- **Exercise goal**
Transcribe the lines below verbatim, leaving out the pictures.

- **Records**
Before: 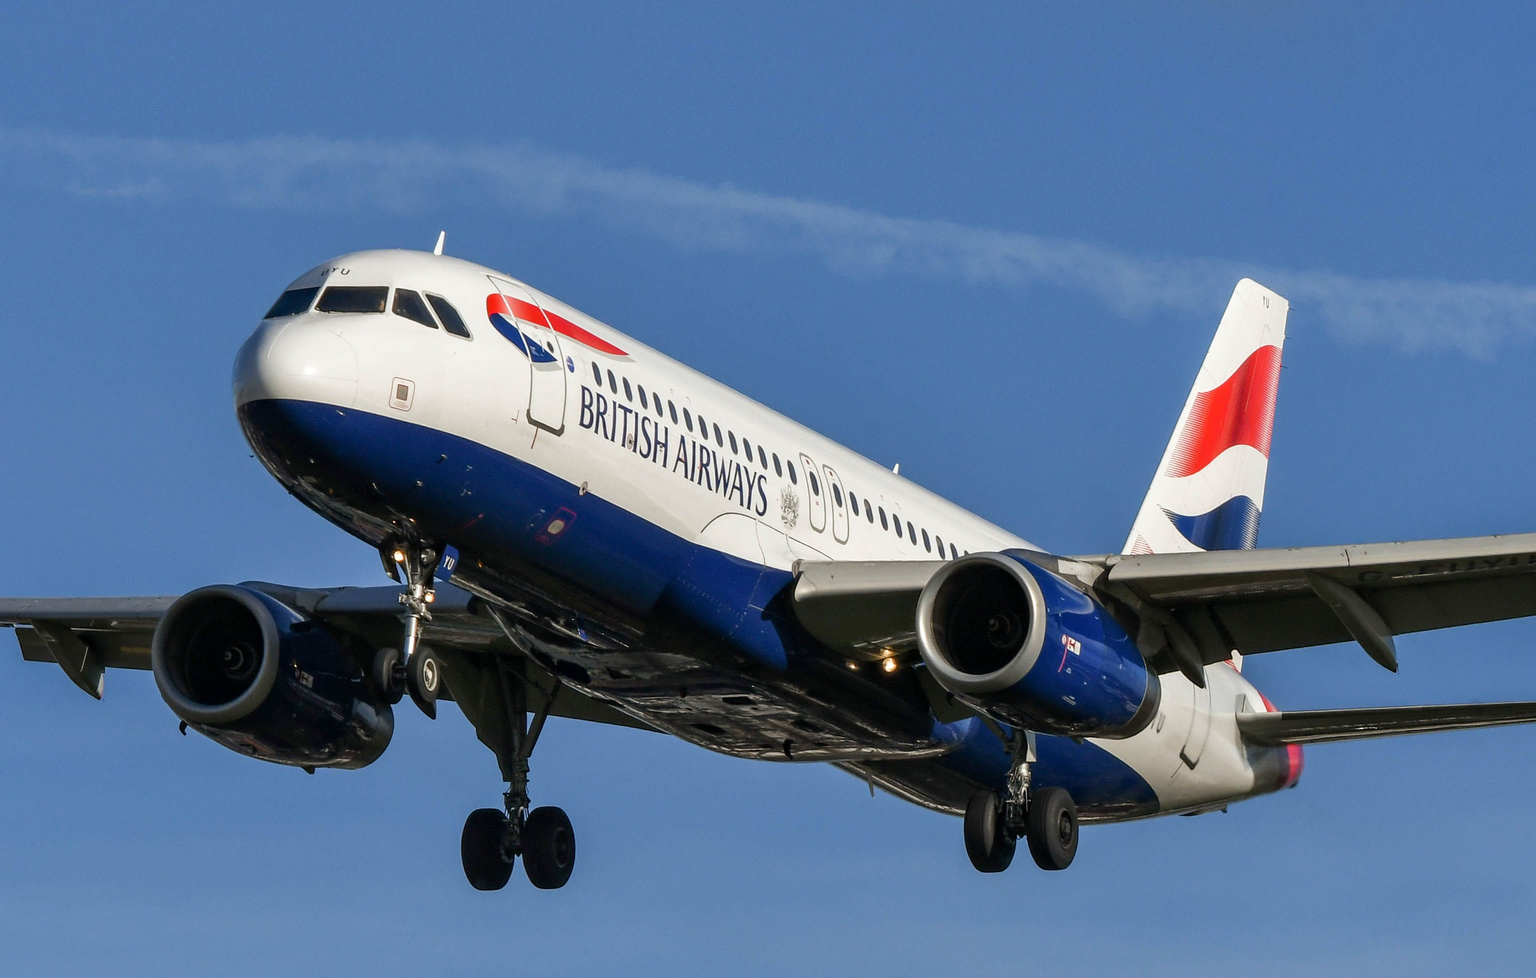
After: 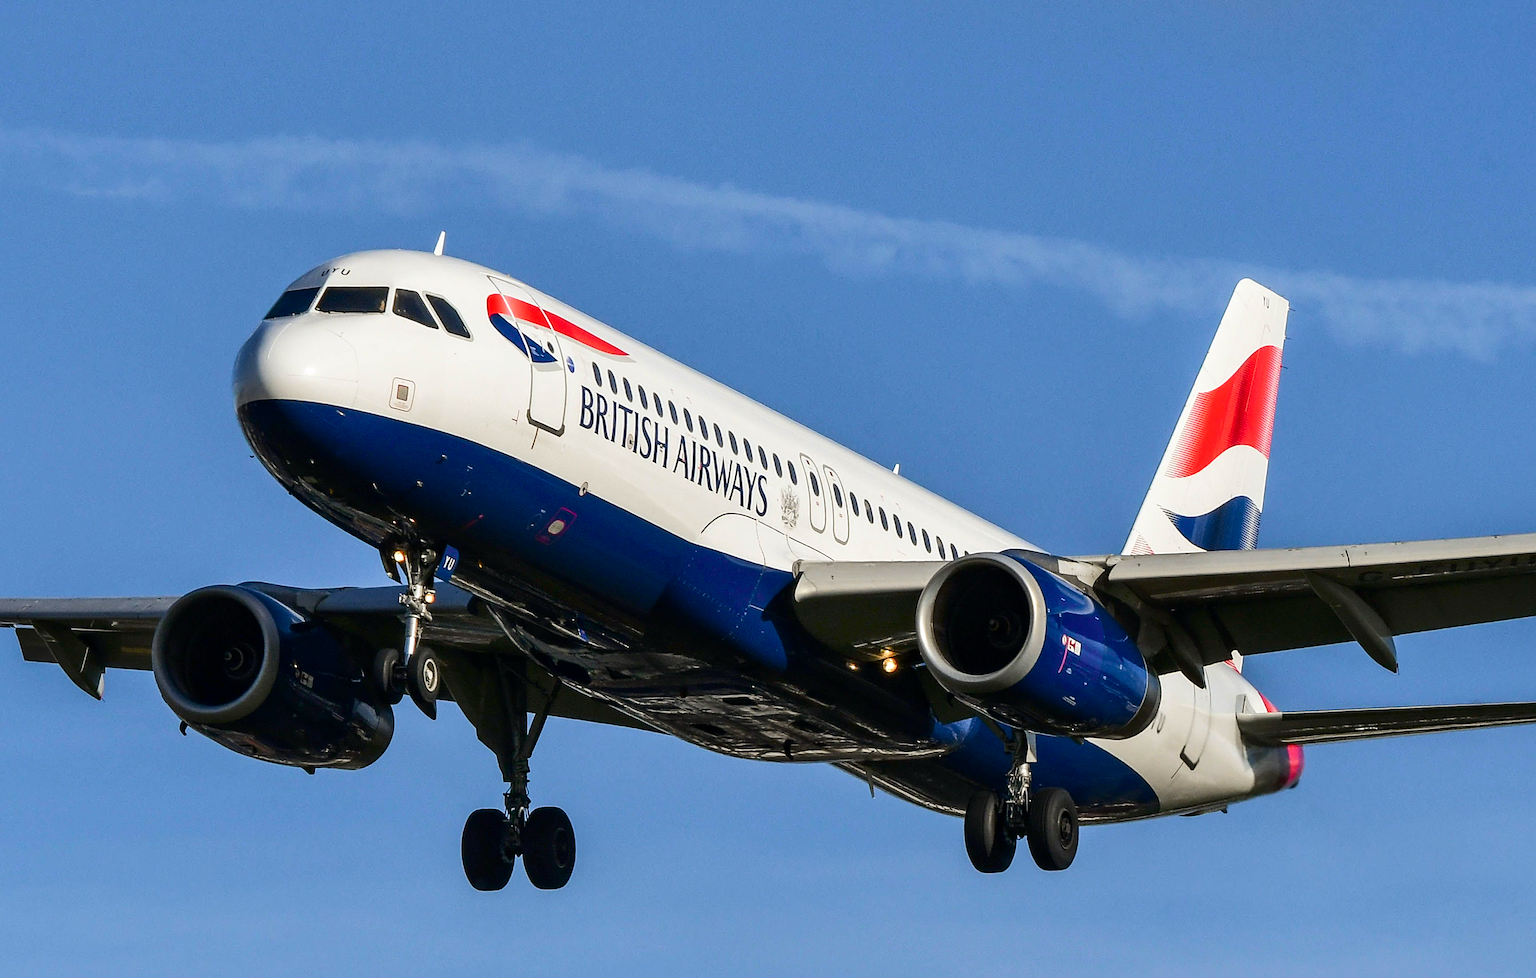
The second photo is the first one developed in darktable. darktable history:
tone equalizer: on, module defaults
tone curve: curves: ch0 [(0, 0) (0.126, 0.086) (0.338, 0.327) (0.494, 0.55) (0.703, 0.762) (1, 1)]; ch1 [(0, 0) (0.346, 0.324) (0.45, 0.431) (0.5, 0.5) (0.522, 0.517) (0.55, 0.578) (1, 1)]; ch2 [(0, 0) (0.44, 0.424) (0.501, 0.499) (0.554, 0.563) (0.622, 0.667) (0.707, 0.746) (1, 1)], color space Lab, independent channels, preserve colors none
sharpen: on, module defaults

- **The completed task**
Before: 
After: 
The second photo is the first one developed in darktable. darktable history:
tone equalizer: on, module defaults
tone curve: curves: ch0 [(0, 0) (0.126, 0.086) (0.338, 0.327) (0.494, 0.55) (0.703, 0.762) (1, 1)]; ch1 [(0, 0) (0.346, 0.324) (0.45, 0.431) (0.5, 0.5) (0.522, 0.517) (0.55, 0.578) (1, 1)]; ch2 [(0, 0) (0.44, 0.424) (0.501, 0.499) (0.554, 0.563) (0.622, 0.667) (0.707, 0.746) (1, 1)], color space Lab, independent channels, preserve colors none
sharpen: on, module defaults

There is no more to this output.